── Data for analysis

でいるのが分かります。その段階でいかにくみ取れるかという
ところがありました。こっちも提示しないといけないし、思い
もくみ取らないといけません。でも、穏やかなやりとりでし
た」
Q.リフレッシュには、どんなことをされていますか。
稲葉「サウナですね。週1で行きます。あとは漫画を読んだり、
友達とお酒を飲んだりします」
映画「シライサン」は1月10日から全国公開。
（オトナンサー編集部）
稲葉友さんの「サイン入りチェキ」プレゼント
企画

────

- [Task goal]:
In full and without alteration, retype the entries above.

- [Task solution]:
でいるのが分かります。その段階でいかにくみ取れるかという
ところがありました。こっちも提示しないといけないし、思い
もくみ取らないといけません。でも、穏やかなやりとりでし
た」
Q.リフレッシュには、どんなことをされていますか。
稲葉「サウナですね。週1で行きます。あとは漫画を読んだり、
友達とお酒を飲んだりします」
映画「シライサン」は1月10日から全国公開。
（オトナンサー編集部）
稲葉友さんの「サイン入りチェキ」プレゼント
企画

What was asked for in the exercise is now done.